WORK ITEM: Can you echo back, word for word and in full, the court opinion passage on prosecutorial comments and Steese's confession?

The prosecutor in Collier argued that “prison doesn't rehabilitate,” and implied that if the defendant was not sentenced to death, he was likely to kill again, just as had Patrick McKenna, a criminal of considerable local infamy. The prosecution also stated that “keeping Gregory Collier in prison for life at a cost to taxpayers of $35,000.00 per year isn't worth it,” (id. at 481, 705 P.2d at 1131), and that “[i]f we are not angry with him, the implication is that we are not a moral community” (id. at 479, 705 P.2d at 1129). Furthermore, at one point the prosecutor melodramatically turned to the defendant and stated, “Gregory Alan Collier, you deserve to die.” Id. at 480, 705 P.2d at 1130. We concluded that the cumulative effect of these statements was so prejudicial as to warrant reversal of the death sentence.
In the present case, the prosecutor's single reference to “the community” simply did not approach the level of rhetorical excess discussed in Collier. Therefore, we conclude that this comment did not constitute prosecutorial misconduct.5
Eighth, Steese contends that his conviction was impermissibly based entirely upon his uncorroborated confession. We conclude that this argument has no foundation in the record; therefore, we need not reach the legal merits of the issue. As discussed above, Steese's confession was well corroborated by all the facts which the police investigation had previously revealed. Therefore, we conclude that this argument is factually meritless.

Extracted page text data
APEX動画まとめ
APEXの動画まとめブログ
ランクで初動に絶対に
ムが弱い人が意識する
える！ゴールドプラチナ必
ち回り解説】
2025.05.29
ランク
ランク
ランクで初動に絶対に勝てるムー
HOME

ANSWER BELOW:
The prosecutor in Collier argued that “prison doesn't rehabilitate,” and implied that if the defendant was not sentenced to death, he was likely to kill again, just as had Patrick McKenna, a criminal of considerable local infamy. The prosecution also stated that “keeping Gregory Collier in prison for life at a cost to taxpayers of $35,000.00 per year isn't worth it,” (id. at 481, 705 P.2d at 1131), and that “[i]f we are not angry with him, the implication is that we are not a moral community” (id. at 479, 705 P.2d at 1129). Furthermore, at one point the prosecutor melodramatically turned to the defendant and stated, “Gregory Alan Collier, you deserve to die.” Id. at 480, 705 P.2d at 1130. We concluded that the cumulative effect of these statements was so prejudicial as to warrant reversal of the death sentence.
In the present case, the prosecutor's single reference to “the community” simply did not approach the level of rhetorical excess discussed in Collier. Therefore, we conclude that this comment did not constitute prosecutorial misconduct.5
Eighth, Steese contends that his conviction was impermissibly based entirely upon his uncorroborated confession. We conclude that this argument has no foundation in the record; therefore, we need not reach the legal merits of the issue. As discussed above, Steese's confession was well corroborated by all the facts which the police investigation had previously revealed. Therefore, we conclude that this argument is factually meritless.